DEVELOPMENTS

A new study underscored the potential danger of airline passengers infected with Ebola leaving West Africa: If there were no exit screening in place, researchers estimate that three people with the disease might fly out of the region each month. The hardest-hit West African nations have been checking passengers since summer, but the new research is a reminder of how much easier it could be for the virus to travel outside the outbreak region if those measures weren't in place — and that screening can't catch every case.

• Senate Appropriations Committee Chairman Barbara A. Mikulski, D-Md., announced Monday she would hold a hearing Nov. 6 on the Federal response to Ebola. It will be the first hearing in the Democratic-run Senate since the first U.S. case was discovered in Dallas. Rep. Darrell Issa, a California Republican and chairman of the House Oversight and Government Reform Committee, announced last week that he would hold a hearing Friday, and the House Energy and Commerce Oversight and Investigations subcommittee held a hearing last week.

The European Union stepped up efforts Monday to raise nearly $1.3 billion to combat the outbreak.

But with the household emerging symptom-free from a 21-day incubation period, Jallah’s family members are now trying to resume their lives — replacing the personal belongings incinerated in a cleanup at her mother’s home, and overcoming the stigma of the Ebola scare that has gripped Dallas.

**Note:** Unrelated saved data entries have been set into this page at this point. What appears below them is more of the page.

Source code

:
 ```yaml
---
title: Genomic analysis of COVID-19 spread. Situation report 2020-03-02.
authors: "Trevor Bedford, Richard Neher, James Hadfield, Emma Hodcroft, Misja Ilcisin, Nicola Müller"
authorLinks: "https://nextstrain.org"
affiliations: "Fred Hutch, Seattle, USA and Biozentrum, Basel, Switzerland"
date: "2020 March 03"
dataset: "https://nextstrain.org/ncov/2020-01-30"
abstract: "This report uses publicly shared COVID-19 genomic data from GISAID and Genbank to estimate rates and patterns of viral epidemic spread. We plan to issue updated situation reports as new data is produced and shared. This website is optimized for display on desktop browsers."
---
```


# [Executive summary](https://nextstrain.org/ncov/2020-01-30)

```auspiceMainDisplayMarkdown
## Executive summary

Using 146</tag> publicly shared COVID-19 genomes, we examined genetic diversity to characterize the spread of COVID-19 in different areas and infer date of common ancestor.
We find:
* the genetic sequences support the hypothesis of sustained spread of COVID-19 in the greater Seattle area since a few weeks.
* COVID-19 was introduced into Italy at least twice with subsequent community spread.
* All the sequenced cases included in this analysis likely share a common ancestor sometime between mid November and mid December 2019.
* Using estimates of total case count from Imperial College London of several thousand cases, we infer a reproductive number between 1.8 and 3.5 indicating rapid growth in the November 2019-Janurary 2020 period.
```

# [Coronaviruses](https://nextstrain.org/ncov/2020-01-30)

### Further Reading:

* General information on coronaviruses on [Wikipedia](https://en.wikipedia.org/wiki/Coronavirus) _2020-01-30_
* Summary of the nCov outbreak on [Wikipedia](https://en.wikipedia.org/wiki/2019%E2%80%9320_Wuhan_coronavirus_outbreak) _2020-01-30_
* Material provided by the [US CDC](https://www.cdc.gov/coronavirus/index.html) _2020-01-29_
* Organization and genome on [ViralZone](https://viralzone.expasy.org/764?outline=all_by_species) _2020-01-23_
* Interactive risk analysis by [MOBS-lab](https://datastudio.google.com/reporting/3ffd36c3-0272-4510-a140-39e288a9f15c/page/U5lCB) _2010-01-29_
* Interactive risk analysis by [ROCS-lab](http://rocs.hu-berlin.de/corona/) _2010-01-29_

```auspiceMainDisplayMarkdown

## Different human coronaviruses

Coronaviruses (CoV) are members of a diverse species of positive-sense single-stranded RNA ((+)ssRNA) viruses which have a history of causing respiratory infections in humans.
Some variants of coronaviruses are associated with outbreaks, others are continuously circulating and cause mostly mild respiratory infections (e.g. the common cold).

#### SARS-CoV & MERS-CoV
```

On Monday, Jallah beamed with pride as she sent her children back to school with clearance letters from the Dallas County health department tucked into their backpacks. Her mother emerged from her own confinement and spent the early afternoon looking for a new place to live.

“We were sitting here traumatized,” Jallah said. “We just thank God we never came down with the virus.”

The city of Dallas announced Monday it is coordinating with a local church and donors to provide Jallah’s mother, Louise Troh, with funds to pay for six months of housing. Once she chooses a location, nonprofits will assist the family with furniture, linens and other household items, the city said.

Troh’s fiance, Thomas Eric Duncan, was the first person diagnosed with Ebola in the U.S. He died Oct. 8.

Health officials said Monday about 50 people have passed the incubation period safely. Others who are still being monitored include health care workers who treated Duncan as well as those who cared for two nurses who had treated Duncan and also became infected.

There are now about 120 people in Texas being monitored for symptoms, with their wait period ending Nov. 7, said Dallas Mayor Mike Rawlings.

There are also about 140 people being monitored in Ohio because of contact or potential contact with nurse Amber Vinson, officials there said. Vinson, who cared for Duncan in Texas, flew from Dallas to Cleveland on Oct. 10 and flew back to Dallas Oct. 13.

As the threat in Dallas eased, an Ebola patient who had been treated in Atlanta since early September was released from Emory University Hospital after he was determined to be free of the virus. Hospital and health officials never released his name, in keeping with his family’s wish for privacy.

After Duncan was diagnosed with Ebola, Troh, her 13-year-old son, Duncan’s nephew and a family friend were ordered by a Dallas court to stay inside the apartment among Duncan’s used linens. Five days later they were evacuated to a four-bedroom home in an isolated corner of a 13-acre gated property owned by the Roman Catholic Diocese of Dallas, southwest of downtown.

Except for a few plastic bins filled with personal documents, photographs, trophies and a Bible, the apartment was stripped to the carpeting and the contents incinerated.

“We want to restore what’s lost but more than that, we want to give her a running start on her new life,” said Troh’s pastor, George Mason of Wilshire Baptist Church in Dallas.

While health workers cleared Jallah of having Ebola, the disease’s stigma lingers — including among fellow Liberians, she said.

“If they see me at the store, they run away,” she said.

Vinson is being treated at the specialized unit at Emory University Hospital. Another nurse who treated Duncan and contracted the virus, Nina Pham, is being undergoing treatment at the National Institutes of Health in Bethesda, Md.

Nurses have been clamoring for more guidance and better garb, saying they have never cared for Ebola patients before and feel unprepared and underequipped.

Revised guidance from the Centers for Disease Control and Prevention for health care workers treating Ebola patients will include using protective gear “with no skin showing,” a top U.S. federal health official said Sunday, and the Pentagon announced it was forming a team to assist medical staff in the U.S., if needed.